**Prompt 1**. In the passage on gestational trophoblastic disease, what does an ultrasound typically show?
**Prompt 2**. Decide whether each statement agrees with the passage on gestational trophoblastic disease. For each one, answer yes or no and quote the words from the passage that decide it. (a) A complete mole has 69 chromosomes. (b) Trophoblastic tissue is usually removed from the uterus by suction curettage. (c) Fetal heart tones are present.
**Prompt 3**. Resume the passage on gestational trophoblastic disease right after its final sentence.

Risk factors include age extremes, like younger than 16, or older than 45; a personal history of gestational trophoblastic disease; and Asian race. All right let’s switch gears and talk about pathology. Hydatidiform mole develops when a chromosomally empty egg fuses with a normal sperm. The sperm's genetic material duplicates to form 46 chromosomes. Because there are only paternal chromosomes, the mole develops into a mass of cells without any fetal parts or placenta. This is called a complete mole. An incomplete mole, on the other hand, appears when a normal egg is fertilized by two sperm, which develops 69 chromosomes. In both cases there is a proliferation and edema of the chorionic villi, which form grape-like structures that rapidly fill the uterus. These structures also secrete an excessive amount of hCG. Now, a hydatidiform mole is considered premalignant, which means it sometimes develops into a malignant invasive mole that can spread to the uterus and even metastasize. Additionally, choriocarcinoma can arise from a hydatidiform mole or independently, and is highly malignant. When it comes to complications these include preeclampsia, hemorrhage, uterine infections, sepsis, and metastasis.

Clinical manifestations of gestational trophoblastic disease include a uterus that is often larger than expected for gestational age, as well as vaginal bleeding, which can range from brown to bright red spotting to profuse hemorrhage; and grapelike molar vesicles might be expelled vaginally. Other findings include excessive nausea and vomiting, also known as hyperemesis gravidarum, and high blood pressure. Finally, fetal heart tones are absent. Now, the diagnosis of gestational trophoblastic disease starts with the client’s history and physical examination, followed by diagnostic blood tests, such as hCG levels, which are typically higher than expected. This is usually followed by an ultrasound that shows a characteristic snowstorm appearance caused by a collection of abnormal gestational sacs. For a definitive diagnosis, histopathologic evaluation is required. Additional imaging studies, like an x-ray, CT, and MRI can also be done to look for evidence of malignancy. Treatment for gestational trophoblastic disease is to remove the trophoblastic tissue from the uterus, usually through suction curettage. Continuous follow-up with hCG values should also be done after the procedure to detect malignant changes of any remaining trophoblastic tissue. Malignant tumors might require additional treatment, such as chemotherapy.

**Records supplied**.
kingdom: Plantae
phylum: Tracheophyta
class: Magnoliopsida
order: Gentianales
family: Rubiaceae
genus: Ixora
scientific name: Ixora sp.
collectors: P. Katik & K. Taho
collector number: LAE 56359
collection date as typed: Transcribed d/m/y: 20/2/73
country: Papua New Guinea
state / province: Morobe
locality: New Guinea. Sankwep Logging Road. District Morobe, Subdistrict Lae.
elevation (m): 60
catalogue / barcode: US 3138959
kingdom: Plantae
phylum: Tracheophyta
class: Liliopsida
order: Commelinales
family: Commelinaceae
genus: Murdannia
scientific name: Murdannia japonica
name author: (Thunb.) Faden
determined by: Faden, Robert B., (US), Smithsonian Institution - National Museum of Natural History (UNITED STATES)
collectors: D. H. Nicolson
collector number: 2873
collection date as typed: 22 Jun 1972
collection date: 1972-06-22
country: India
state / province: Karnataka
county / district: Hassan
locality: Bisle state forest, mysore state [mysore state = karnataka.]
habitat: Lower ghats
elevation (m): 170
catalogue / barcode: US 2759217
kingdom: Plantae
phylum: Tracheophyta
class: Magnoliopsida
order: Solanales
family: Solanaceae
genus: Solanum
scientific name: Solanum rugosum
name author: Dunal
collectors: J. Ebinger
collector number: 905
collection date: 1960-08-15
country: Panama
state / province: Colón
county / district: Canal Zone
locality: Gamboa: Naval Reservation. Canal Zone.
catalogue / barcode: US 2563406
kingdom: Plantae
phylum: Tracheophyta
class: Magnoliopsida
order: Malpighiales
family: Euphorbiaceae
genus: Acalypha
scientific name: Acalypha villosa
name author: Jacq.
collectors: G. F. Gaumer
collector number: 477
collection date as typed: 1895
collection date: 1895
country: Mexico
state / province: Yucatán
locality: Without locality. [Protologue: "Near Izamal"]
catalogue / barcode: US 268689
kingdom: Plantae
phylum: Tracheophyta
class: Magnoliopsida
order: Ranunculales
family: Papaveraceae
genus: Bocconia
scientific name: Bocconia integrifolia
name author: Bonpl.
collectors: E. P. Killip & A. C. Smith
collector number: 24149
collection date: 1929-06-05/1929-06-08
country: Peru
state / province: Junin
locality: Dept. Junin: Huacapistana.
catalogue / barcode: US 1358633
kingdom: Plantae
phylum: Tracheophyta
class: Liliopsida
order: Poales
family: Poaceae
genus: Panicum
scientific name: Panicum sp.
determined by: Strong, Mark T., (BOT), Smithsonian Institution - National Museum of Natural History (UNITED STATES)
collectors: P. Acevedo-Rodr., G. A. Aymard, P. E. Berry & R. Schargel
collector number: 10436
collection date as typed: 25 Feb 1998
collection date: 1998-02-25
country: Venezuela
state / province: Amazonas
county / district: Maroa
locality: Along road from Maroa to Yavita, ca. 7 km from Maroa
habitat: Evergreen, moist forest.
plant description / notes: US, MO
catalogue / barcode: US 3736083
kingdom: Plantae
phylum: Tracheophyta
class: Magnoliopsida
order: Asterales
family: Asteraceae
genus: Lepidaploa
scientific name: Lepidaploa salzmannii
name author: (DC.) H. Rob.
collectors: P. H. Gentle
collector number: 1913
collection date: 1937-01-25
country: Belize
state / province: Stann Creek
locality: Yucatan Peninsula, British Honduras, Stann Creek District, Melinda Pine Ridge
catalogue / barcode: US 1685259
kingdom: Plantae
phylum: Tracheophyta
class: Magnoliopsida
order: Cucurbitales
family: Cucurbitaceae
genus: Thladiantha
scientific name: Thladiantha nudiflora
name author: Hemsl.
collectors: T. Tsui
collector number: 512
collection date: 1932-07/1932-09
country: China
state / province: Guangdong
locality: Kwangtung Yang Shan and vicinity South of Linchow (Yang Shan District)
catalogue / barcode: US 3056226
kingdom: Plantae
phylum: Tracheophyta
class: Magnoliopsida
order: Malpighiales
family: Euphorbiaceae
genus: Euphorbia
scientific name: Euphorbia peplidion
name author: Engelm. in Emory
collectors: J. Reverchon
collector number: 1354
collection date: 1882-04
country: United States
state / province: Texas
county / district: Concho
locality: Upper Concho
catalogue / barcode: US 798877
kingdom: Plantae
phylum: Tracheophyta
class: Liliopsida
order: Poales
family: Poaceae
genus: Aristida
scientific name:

**Task answer 1**. An ultrasound typically shows a characteristic snowstorm appearance caused by a collection of abnormal gestational sacs.

**Task answer 2**.
(a) No: "The sperm's genetic material duplicates to form 46 chromosomes."
(b) Yes: "remove the trophoblastic tissue from the uterus, usually through suction curettage."
(c) No: "Finally, fetal heart tones are absent."

**Task answer 3**.
Let’s discuss the care you’ll be providing for the client with a complete hydatidiform mole. Priority goals of nursing care include addressing symptoms, assisting with surgical intervention, and providing emotional support. Begin by assessing your client’s bleeding, blood pressure, and degree of hyperemesis. Administer the prescribed IV fluids to maintain circulating volume. Then, administer the prescribed antihypertensive and antiemetic medications. Next, assist with evacuation of the uterine contents. Add oxytocin to the IV at the beginning of the procedure to control bleeding, as ordered. After the procedure, assess for post treatment pain, and administer the prescribed analgesics, as needed. If your client is RhD-negative, be sure to administer Rho (D) immune globulin within 72 hours after the procedure to prevent isoimmunization. Finally, provide emotional support for your client, may can be experiencing emotions like powerlessness, fear, and grief, due to their pregnancy loss. Assess their support system and refer them to local community resources, as needed.